Buy low and sell high is the capitalist mantra. Why do we suddenly expect that to change? It's not like the institutional investors who bought these things didn't know exactly what they were getting. They knew what they were. They were just willing to accept the risk. Goldman Sachs was, quite frankly, very smart for seeing that the bubble was getting ready to pop and unloading the crap.

And NOWHERE have I seen anyone mention the legislation that drove banks to offer up the "No doc" loans in the first place. Both sides of the aisle are being awfully mum about that.

Jock

Ah yes, this could all certainly explain why, when in February 2007, Eddie George did explain to the Treasury Select Committee just how they deliberately stoked the loose money policy in the early naughties to try to ensure there wasn't a disastrous recession before Labour got the chance to be re-elected and that they knew they were storing up trouble for the future and that his legacy to the current Bank of England management and MPC was to "sort it out" it was never mentioned again - http://jockcoats.me/biggest_frauds_go_unpunished_and_we_are_all_victims

Alex

1. The Lib Dems were already going up in the polls BEFORE the first debate.

2. Your advertising point contradicts your debate point. Why, on adverts, do you say "We need the message rammed home every 15 minutes", but on the debate you say that one debate was all that was needed to make Clegg popular?

3. Tim Montgomerie saying that it was "unlikely to be a game changer" doesn't prove anything. He's a Conservative partisan. He would say that.

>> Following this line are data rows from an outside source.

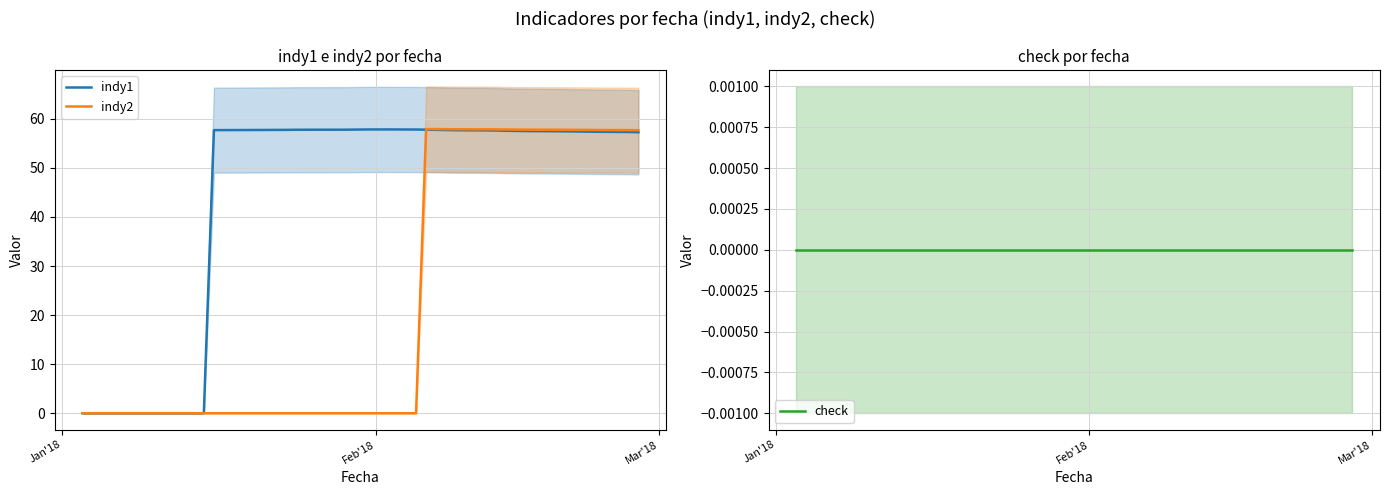

How many distinct data groups are displayed?

3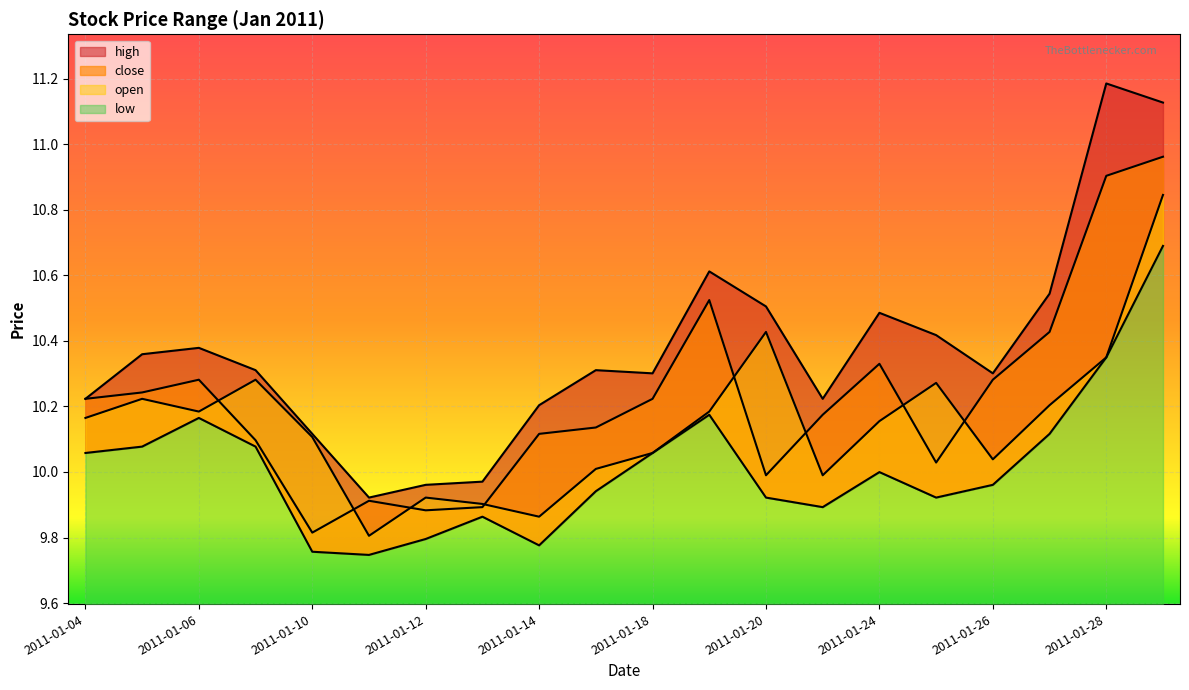

What is the difference between the maximum and minimum values in the high series?

1.3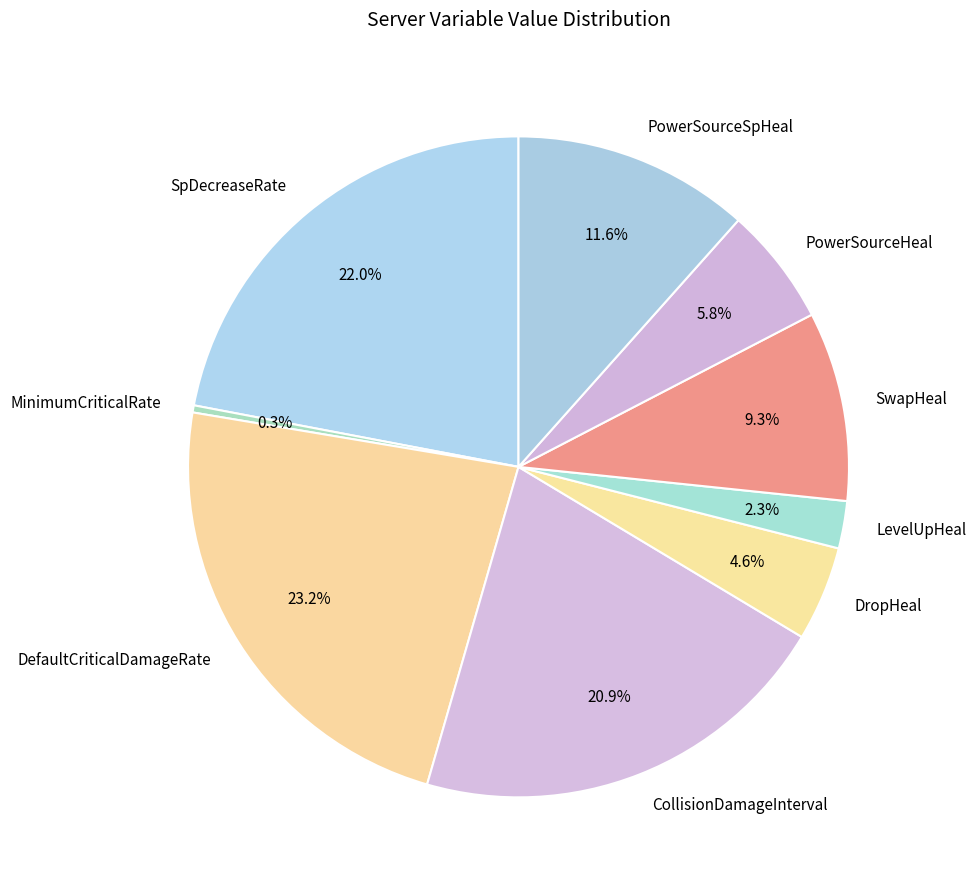

To the nearest percent, what percentage of the pie is DefaultCriticalDamageRate?

23%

4. "What if these cognitive limits cause them to overweight information such as our relatively low debt-GDP ratio (yes - PDF) and long debt maturity, but underweight other information which might become relevant?" Other information such as ....?

chris c

"Alex

2. Your advertising point contradicts your debate point. Why, on adverts, do you say "We need the message rammed home every 15 minutes", but on the debate you say that one debate was all that was needed to make Clegg popular?"

Because there are hundreds of adverts thrown at us every day for very similar products, but only three political parties who get their own special place in the news cycles. Politics would be subject to the Von Restorff effect in this respect.

Bruce

Also Alex, on point 2 - the media have magnified the impact of the debate and kept it alive. You only have to read a newspaper, blog or listen to a news bulletin to be reminded of the Clegg effect. This has the repeat benefits of adverts.

I wonder about the extent to which the Clegg effect has been driven by not so much the debates themselves first hand but by the subsequent media coverage and analysis.

Jim PIckard

Due to the vagaries it's still reds vs blues, even with the Clegg surge: unless of course he gets a vote share past about 32, 33 per cent.....still not expecting it myself! Jim Pickard

Alex

"the media have magnified the impact of the debate and kept it alive"

Yes, but polls straight after the first debate overwhelming showed he'd won.